_DESCRIPTION OF THE TASK_
Examine every line of the listing below. Count those containing "right" and state only the result.

_SOURCE INFORMATION_
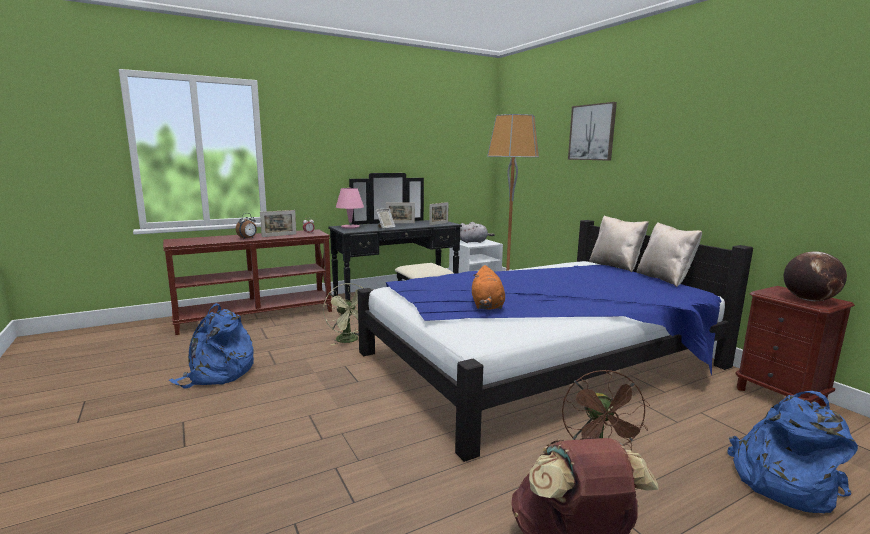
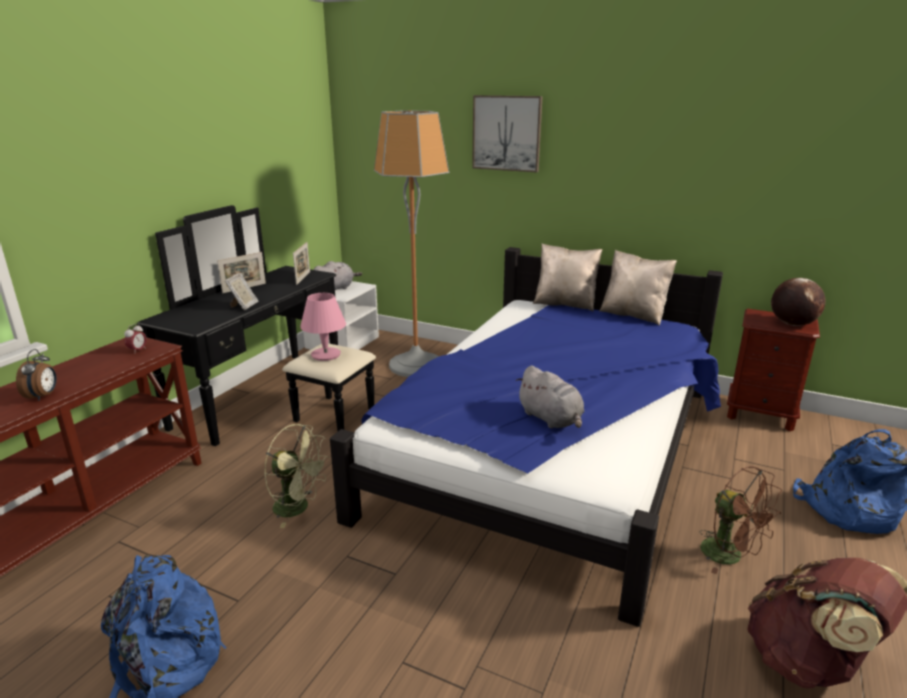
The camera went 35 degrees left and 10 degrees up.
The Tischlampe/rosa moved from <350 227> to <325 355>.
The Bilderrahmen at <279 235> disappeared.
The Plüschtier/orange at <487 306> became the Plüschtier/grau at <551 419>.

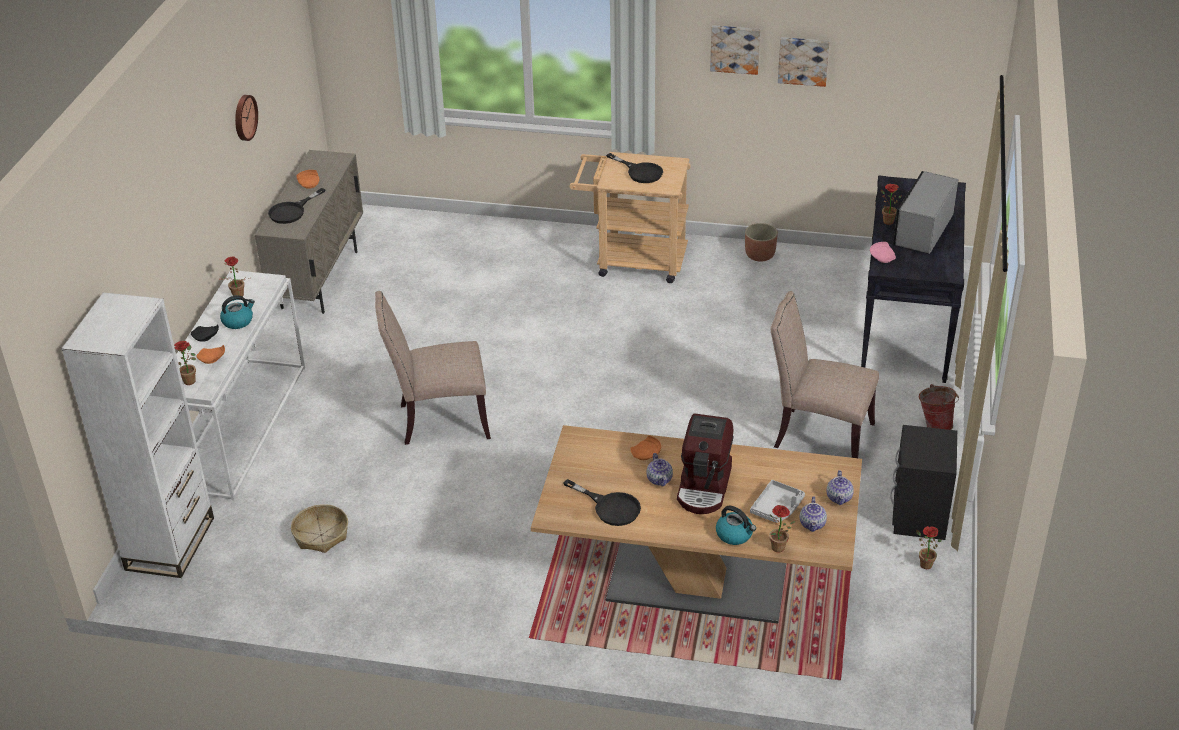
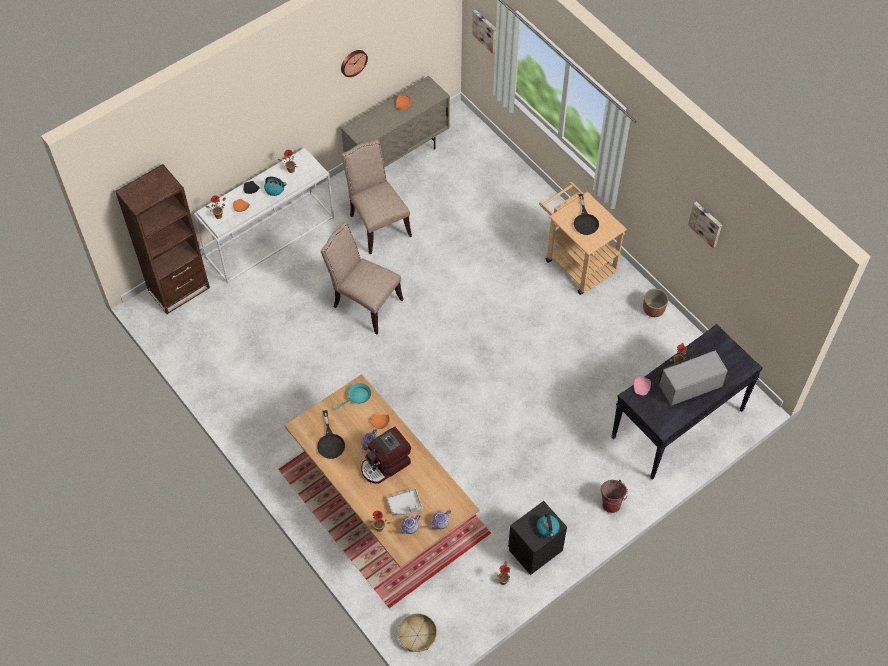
The camera went 40 degrees right and 20 degrees up.
The Bild moved from <735 48> to <485 30>.
The Pfanne/schwarz at <292 211> disappeared.
The Stuhl/beige moved from <818 436> to <377 224>.
The Bücherregal/weiß at <170 543> became the Bücherregal/braun at <179 289>.
The Korb moved from <321 535> to <417 635>.
The Wasserkessel moved from <735 534> to <548 528>.
The Pfanne/türkis at <357 397> appeared.

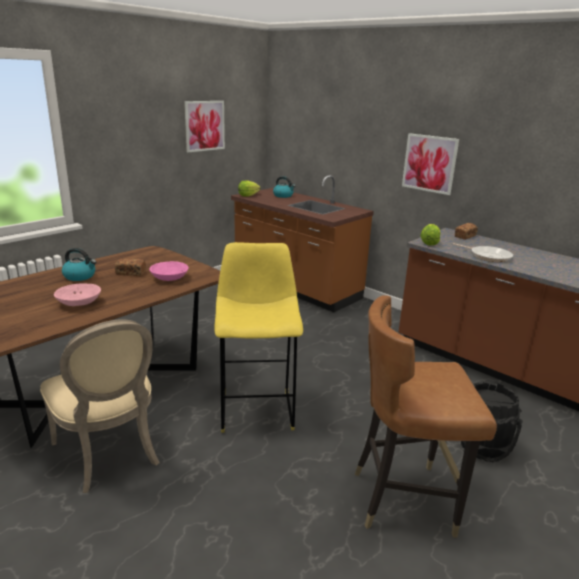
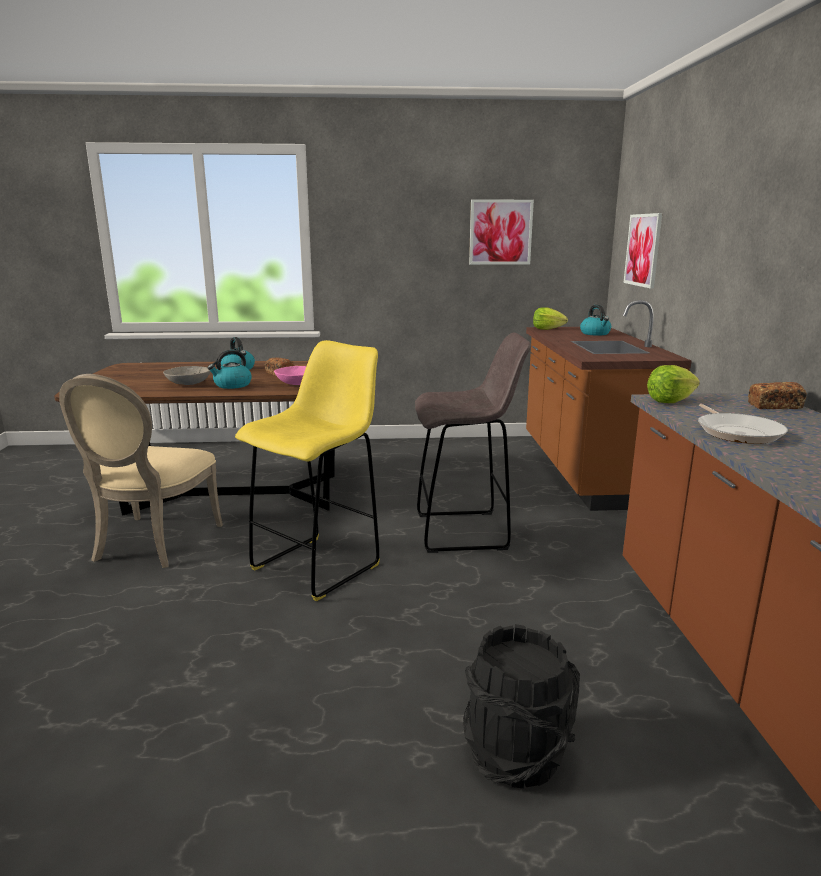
The camera went 45 degrees right and 5 degrees down.
The Bild moved from <429 163> to <643 250>.
The Schüssel/rosa at <80 303> became the Schüssel/grau at <189 384>.
The Stuhl/braun at <404 498> disappeared.
The Hocker/grau at <465 531> appeared.
The Wasserkessel at <232 385> appeared.

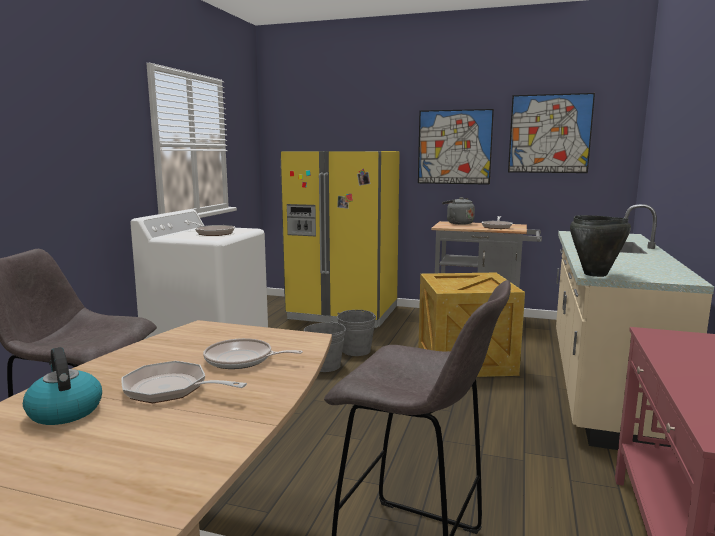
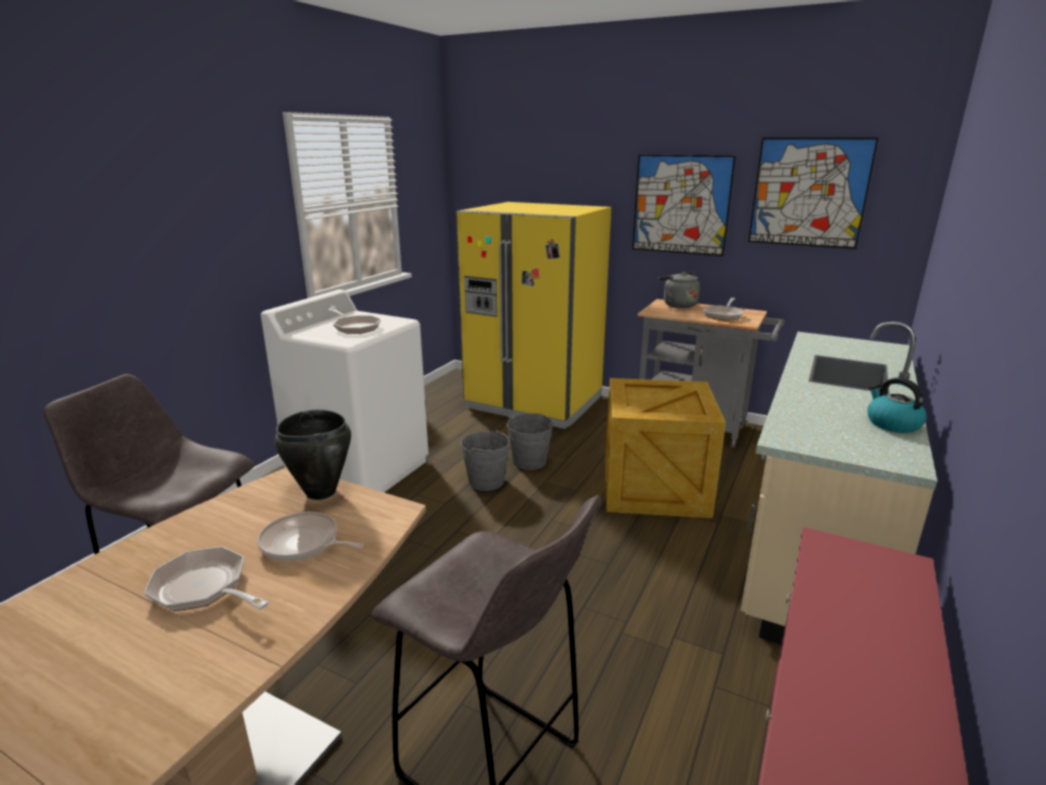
The camera went 10 degrees right and 10 degrees up.
The Kochtopf/schwarz moved from <595 274> to <320 492>.
The Wasserkessel moved from <64 411> to <892 424>.

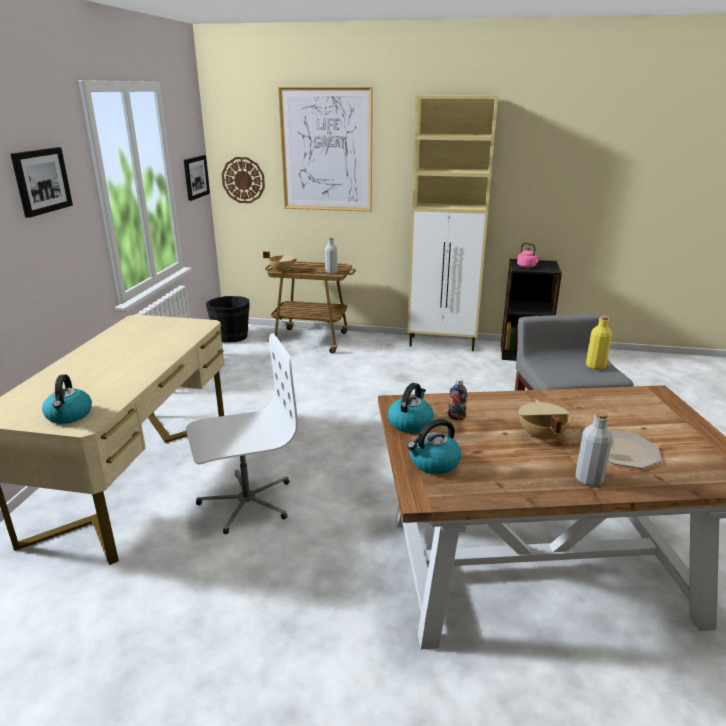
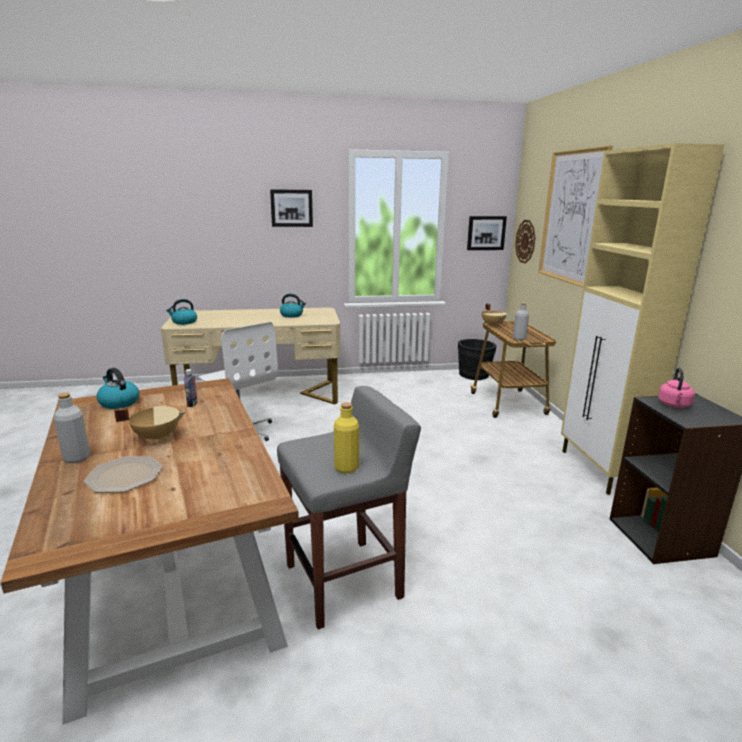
The camera went 70 degrees right and 5 degrees down.
The Wasserkessel moved from <410 423> to <292 315>.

_SOLUTION BELOW_
4